Democrats think they have a chance to win some House elections in tough districts, and are adding even more targets as we speak. The DCCC (Democratic Congressional Campaign Committee) looks at candidates' fundraising, organization and infrastructure goals and then offers support to those who fit the bill.

However, winning back the House of Representatives wont be easy.

Via The Hill:

The committee named 16 candidates to the program, and three more districts with multiple Democratic contenders that the party has high hopes of winning. Two of those districts are open seat contests but are currently held by a Democrat.

The priority races are short of the 17 Democrats need to win in order to regain control of the House, an uphill battle especially in a midterm year where turnout is typically more favorable to Republicans.

Uphill battle, sure, but here's the part of The Hill's reporting that is key, because it drives home the obvious distinctions between Democrats and Republicans. It's the diversity, stupid:

Of the 16 candidates in the first round of Red-to-Blue districts, 10 are women, an historically high portion of the list that the committee argues is evidence of the Democratic Party’s diversity in contrast to the GOP.

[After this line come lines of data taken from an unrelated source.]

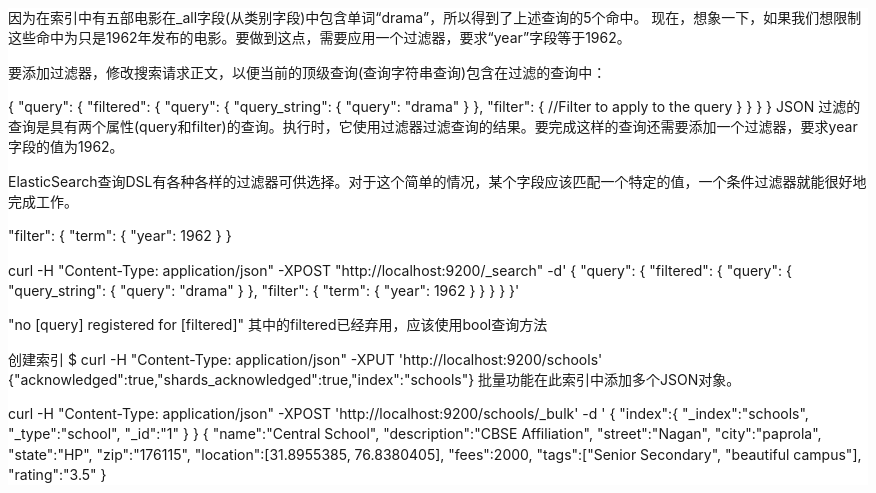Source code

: 因为在索引中有五部电影在_all字段(从类别字段)中包含单词“drama”，所以得到了上述查询的5个命中。 现在，想象一下，如果我们想限制这些命中为只是1962年发布的电影。要做到这点，需要应用一个过滤器，要求“year”字段等于1962。

要添加过滤器，修改搜索请求正文，以便当前的顶级查询(查询字符串查询)包含在过滤的查询中：

{
    "query": {
        "filtered": {
            "query": {
                "query_string": {
                    "query": "drama"
                }
            },
            "filter": {
                //Filter to apply to the query
            }
        }
    }
}
JSON
过滤的查询是具有两个属性(query和filter)的查询。执行时，它使用过滤器过滤查询的结果。要完成这样的查询还需要添加一个过滤器，要求year字段的值为1962。

ElasticSearch查询DSL有各种各样的过滤器可供选择。对于这个简单的情况，某个字段应该匹配一个特定的值，一个条件过滤器就能很好地完成工作。

"filter": {
    "term": { "year": 1962 }
}

curl -H "Content-Type: application/json" -XPOST "http://localhost:9200/_search" -d'
{
    "query": {
        "filtered": {
            "query": {
                "query_string": {
                    "query": "drama"
                }
            },
            "filter": {
                "term": { "year": 1962 }
            }
        }
    }
}'

"no [query] registered for [filtered]"
其中的filtered已经弃用，应该使用bool查询方法


创建索引
$ curl -H "Content-Type: application/json" -XPUT 'http://localhost:9200/schools'
{"acknowledged":true,"shards_acknowledged":true,"index":"schools"}
批量功能在此索引中添加多个JSON对象。

curl -H "Content-Type: application/json" -XPOST 'http://localhost:9200/schools/_bulk' -d '
{
   "index":{
      "_index":"schools", "_type":"school", "_id":"1"
   }
}
{
   "name":"Central School", "description":"CBSE Affiliation", "street":"Nagan",
   "city":"paprola", "state":"HP", "zip":"176115", "location":[31.8955385, 76.8380405],
   "fees":2000, "tags":["Senior Secondary", "beautiful campus"], "rating":"3.5"
}
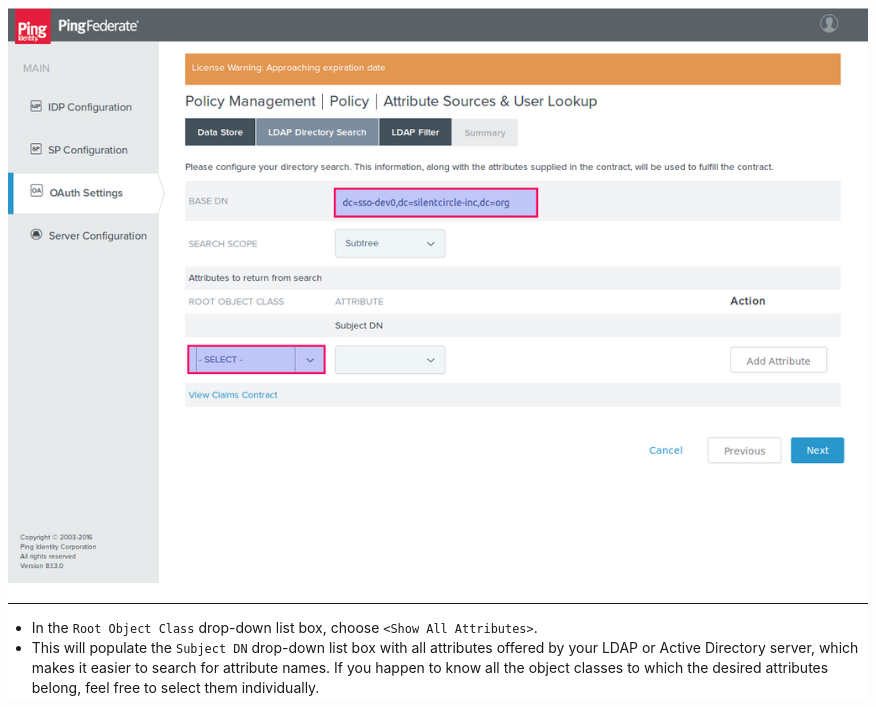 ![](images/pf-setup-145.png "Policy Management|Policy|Attribute Sources & User Lookup|LDAP Directory Search 1")

---

* In the `Root Object Class` drop-down list box, choose `<Show All Attributes>`.
* This will populate the `Subject DN` drop-down list
  box with all attributes offered by your LDAP or Active Directory
  server, which makes it easier to search for attribute names. If
  you happen to know all the object classes to which the desired
  attributes belong, feel free to select them individually.

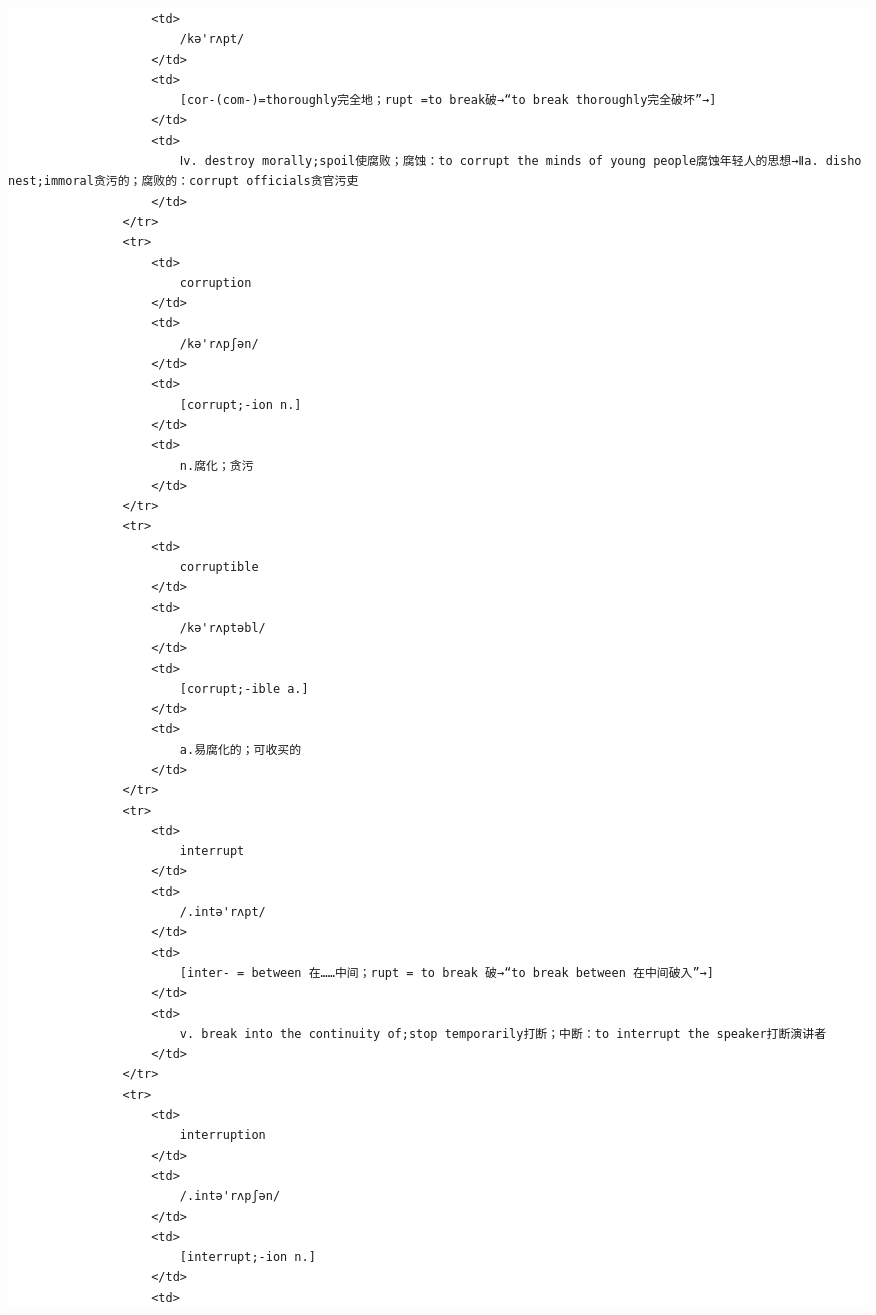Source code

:                         <td>
                            /kә'rʌpt/
                        </td>
                        <td>
                            [cor-(com-)=thoroughly完全地；rupt =to break破→“to break thoroughly完全破坏”→]
                        </td>
                        <td>
                            Ⅰv. destroy morally;spoil使腐败；腐蚀：to corrupt the minds of young people腐蚀年轻人的思想→Ⅱa. dishonest;immoral贪污的；腐败的：corrupt officials贪官污吏
                        </td>
                    </tr>
                    <tr>
                        <td>
                            corruption
                        </td>
                        <td>
                            /kә'rʌpʃәn/
                        </td>
                        <td>
                            [corrupt;-ion n.]
                        </td>
                        <td>
                            n.腐化；贪污
                        </td>
                    </tr>
                    <tr>
                        <td>
                            corruptible
                        </td>
                        <td>
                            /kә'rʌptәbl/
                        </td>
                        <td>
                            [corrupt;-ible a.]
                        </td>
                        <td>
                            a.易腐化的；可收买的
                        </td>
                    </tr>
                    <tr>
                        <td>
                            interrupt
                        </td>
                        <td>
                            /.intә'rʌpt/
                        </td>
                        <td>
                            [inter- = between 在……中间；rupt = to break 破→“to break between 在中间破入”→]
                        </td>
                        <td>
                            v. break into the continuity of;stop temporarily打断；中断：to interrupt the speaker打断演讲者
                        </td>
                    </tr>
                    <tr>
                        <td>
                            interruption
                        </td>
                        <td>
                            /.intә'rʌpʃәn/
                        </td>
                        <td>
                            [interrupt;-ion n.]
                        </td>
                        <td>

No wonder the GOP continues to do everything they can to suppress the vote. Generally speaking, the more diverse the pool of voters, the more ballots cast for Democrats.

Full lists of Red-to-Blue candidates, districts, and races can be found at the link.

While we're at it, here's an idea: Elect more Progressives. While nearly any Democrat is preferable to a Republican, Dems who don't act, speak, and cast votes as Dems can pretty much blunt any victories, even if we were to achieve our dream of a Democratically-controlled House.

When those on the right bellow about how the left controlled both Houses during President Obama's first term, they leave out the part where Dems voted with Republicans or failed to support progressive issues (women's reproductive rights, for example).

All that said, one enormous priority remains: Get Out the Vote in 2014. As they say, when turnout is high, Democrats tend to win.